═══ Excerpted data ═══

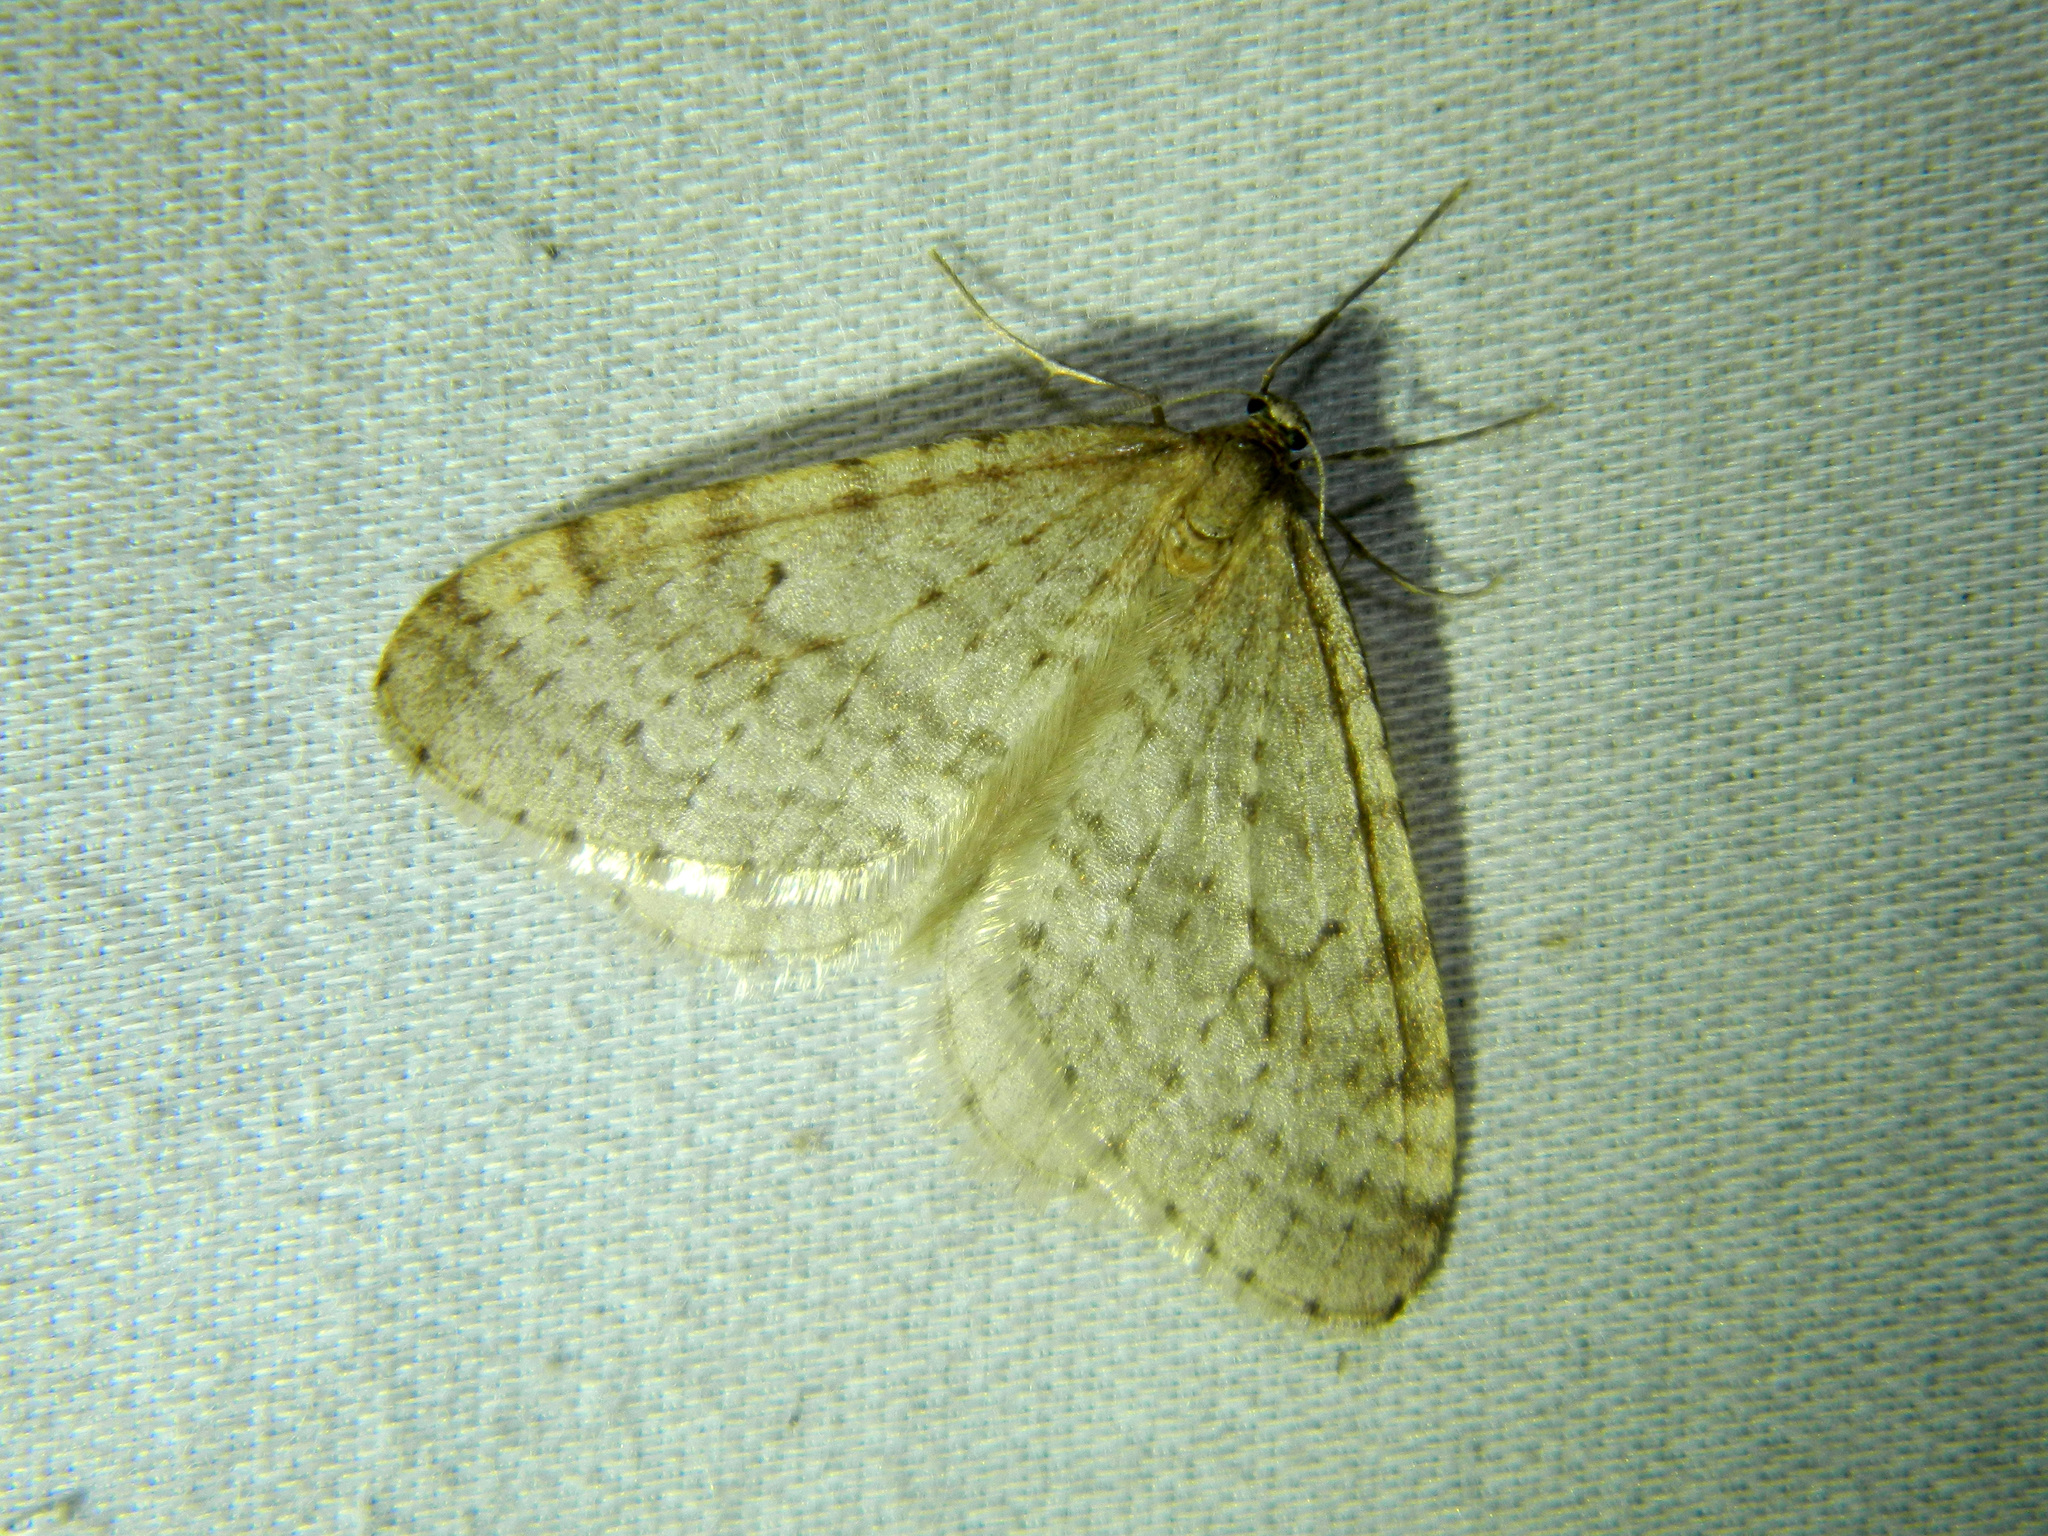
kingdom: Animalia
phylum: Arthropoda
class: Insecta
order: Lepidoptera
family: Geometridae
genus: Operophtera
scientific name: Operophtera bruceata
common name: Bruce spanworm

═══

Given request: Write out every line of the records above again word for word, leaving out the pictures.

Output for this task:
kingdom: Animalia
phylum: Arthropoda
class: Insecta
order: Lepidoptera
family: Geometridae
genus: Operophtera
scientific name: Operophtera bruceata
common name: Bruce spanworm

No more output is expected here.